Segundo a empresa, o desempenho foi principalmente impactado pela valorização do real e menor demanda por projetos de geração de energia renovável no Brasil.
A companhia apurou um resultado operacional medido pelo lucro antes de juros, impostos, depreciação e amortização (Ebitda) de R$2,21 bilhões para o período, representando queda de 2,1% ano a ano.
As cifras, porém, vieram acima do consenso dos analistas, que esperavam lucro líquido de R$1,52 bilhão com Ebitda de R$2,12 bilhões para a Weg no período, de acordo com dados da LSEG.
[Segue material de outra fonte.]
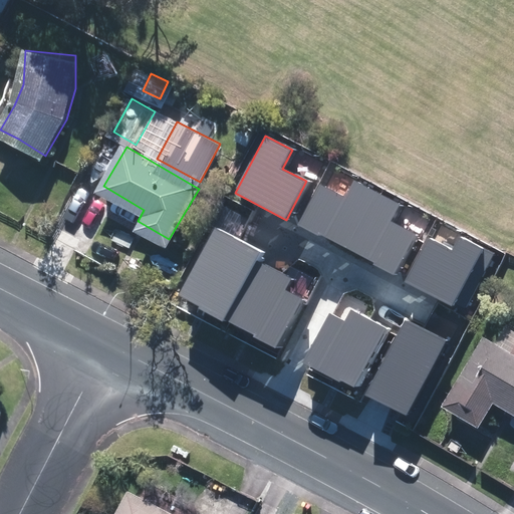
[(319,184),(297,225),(393,275),(415,234),(392,222),(401,204),(353,179),(344,197),(319,184)]
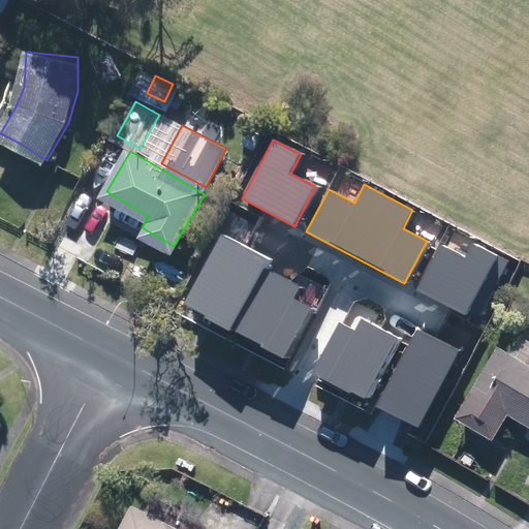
[(268,259),(220,235),(183,306),(230,331),(268,259)]
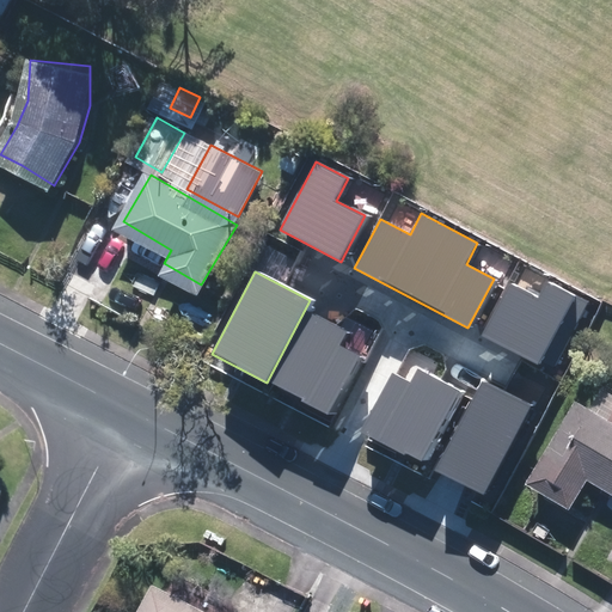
[(538,298),(508,282),(481,334),(552,372),(589,303),(548,280),(538,298)]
O grupo registrou um recuo na margem bruta de 33,2% ante 33,7% no mesmo período do ano anterior, enquanto os custos dos produtos vendidos foram impactados pelo aumento dos custos de matérias-primas, em especial o cobre, e pelas tarifas de importação nos EUA, acrescentou.
A empresa teve uma receita líquida de R$10,14 bilhões, recuo de 0,6% na comparação anual e também acima da expectativa média do mercado de faturamento de R$10,03 bilhões, segundo a LSEG.
A queda na receita foi causada principalmente pela operação no Brasil, onde o faturamento recuou 4,9% ante um menor nível de entregas no segmento de geração solar devido à ausência de novos projetos em 2026.
O grupo investiu R$794,9 milhões em modernização e expansão de capacidade produtiva no trimestre, comparado com R$583,4 milhões investidos no segundo trimestre de 2025. Do total, 44,5% serão destinados às unidades produtivas no Brasil e 55,5% para as unidades no exterior.
Com isso, o investimento acumulado no primeiro semestre de 2026 foi de cerca de R$1,42 bilhão.
A Weg anunciou anteriormente que espera investir em 2026 cerca de R$3,54 bilhões em ativos imobilizados, além de R$22,4 milhões em ativos intangíveis, valores acima dos praticados em 2025.
"Continuamos com nossa estratégia de expansão de capacidade de fabricação que, aliada e diversificação de produtos e soluções, contribui para entrega de margens operacionais consistentes e retorno sobre o capital investido superior à média da indústria," disse.